#### [Text section]
--- --- ---

# Essential Oils for labour and birth



## cosmicgirlxxx

I have seen that you can buy "kits" but they are not as cheap or bespoke as a DIY collection of oils.
Does anyone know the best oils to use for relaxation, release of fear, calming and to help contractions?

Also, how do I use them? In a burner? Massage them in to my body? DO I mix them together or use them individually?


Thanks :flower:


----------



## pennymarie

Okay. So long answers! 
First, essential oils can be used for skin, digested or in a diffuser (aromatherapy). It depends what your goal is, and which oil you're using. Like some should never be digested. And pretty much if you are putting it on your skin, or in your belly, you may need to dilute it. Yourself. Don't buy diluted. You can do it yourself for better efficiency. Usually you choose an oil of choice, like almond, coconut oil etc


----------



## pennymarie

Alright, so for nausea, there are a bunch. But peppermint works great. Diluted. A little on your tongue. Or mix it in a water bottle and spritz on face to feel refreshed and cool.

Early labor that is progressing too quickly (à la me), clary sage, fennel, lavender. 5-7 drops massaged on belly. Repeat if not helping. 

NB: on mixing, it's a personal choice. Either you can pick one, or throw it all together. Sometimes the odor is too much. You don't wanna overwhelm the senses while giving birth. A great suggestion is to, on occasion, practice. Like if you feel stressed, try some blends. See what works for you. Start associating these smells with fear/nausea/anxiety. Then you can find out if you hate a smell or not. Like personally I can't stand geranium. 

Labor that is progressing too slowly. You can still use clary sage. And jasmine. Dilute the jasmine because it is an irritant. Same thing of on the belly, wait a bit (15min) and try again


----------



## pennymarie

During labor some pre-made blends work great because you won't have time to be mixing etc. So in a bottle (like for dyeing hair or something) mix 4 drops helichrysum, 4 fennel, 2 peppermint, 5 ylang-ylang, 3 clary sage. Mix all that with 2 oz of your choice of oil. Rub onto lower back, reflex points etc

In a diffuser use your favorite ones, like ones that make you happy. Or calm. Like lavender, frankincense, ylang-ylang and roman chamomile are good for peaceful thoughts and energy

In a bowl of water (hot or cold) you can mix 10 drops jasmine, 5 roman chamomile, 5 geranium, and 20 lavender. Dip a washcloth in it and use for head and neck


----------



## pennymarie

To help with fear rose oil works well. 
Breech babies I've heard peppermint or myrrh rubbed on the belly in a certain way (check the way) 
And milk production fennel oil of course!! You can digest fennel too. Makes milk sweet


----------



## cosmicgirlxxx

Wow! Thank you so much for the wonderful information. That is all extremely helpful.
I will definitely try all of those :flower:


----------

--- --- ---

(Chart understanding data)
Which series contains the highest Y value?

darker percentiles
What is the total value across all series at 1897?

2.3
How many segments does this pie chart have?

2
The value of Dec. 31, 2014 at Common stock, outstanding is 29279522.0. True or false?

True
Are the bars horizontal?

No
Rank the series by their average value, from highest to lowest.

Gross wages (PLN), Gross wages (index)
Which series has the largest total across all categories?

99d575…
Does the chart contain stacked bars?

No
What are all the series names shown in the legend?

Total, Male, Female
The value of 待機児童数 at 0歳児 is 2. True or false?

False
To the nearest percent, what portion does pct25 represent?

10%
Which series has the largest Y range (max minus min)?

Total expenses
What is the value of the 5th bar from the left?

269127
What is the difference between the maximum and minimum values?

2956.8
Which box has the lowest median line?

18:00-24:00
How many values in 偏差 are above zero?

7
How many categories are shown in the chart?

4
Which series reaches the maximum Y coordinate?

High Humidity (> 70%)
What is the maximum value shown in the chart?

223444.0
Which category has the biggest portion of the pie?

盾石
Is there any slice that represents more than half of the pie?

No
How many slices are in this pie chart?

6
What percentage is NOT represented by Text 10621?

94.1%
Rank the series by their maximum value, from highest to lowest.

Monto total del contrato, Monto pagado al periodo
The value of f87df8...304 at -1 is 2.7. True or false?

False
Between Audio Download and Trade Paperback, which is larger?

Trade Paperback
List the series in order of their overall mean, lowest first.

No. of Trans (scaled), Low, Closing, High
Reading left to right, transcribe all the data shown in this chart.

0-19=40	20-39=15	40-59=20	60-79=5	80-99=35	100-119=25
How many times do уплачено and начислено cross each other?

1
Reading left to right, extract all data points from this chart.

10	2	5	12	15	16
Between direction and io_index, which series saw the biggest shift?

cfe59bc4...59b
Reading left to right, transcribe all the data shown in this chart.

--- --- ---

#### [Tasks to carry out]
a) In the essential oils thread, rewrite the passage from "NB: on mixing, it's" to "can't stand geranium.", substituting "patchouli" for "geranium".
b) According to the essential oils thread, which oil should be diluted because it is an irritant?
The listing has no role in this work.

#### [Numbered answers]
a)
NB: on mixing, it's a personal choice. Either you can pick one, or throw it all together. Sometimes the odor is too much. You don't wanna overwhelm the senses while giving birth. A great suggestion is to, on occasion, practice. Like if you feel stressed, try some blends. See what works for you. Start associating these smells with fear/nausea/anxiety. Then you can find out if you hate a smell or not. Like personally I can't stand patchouli.

b) Jasmine.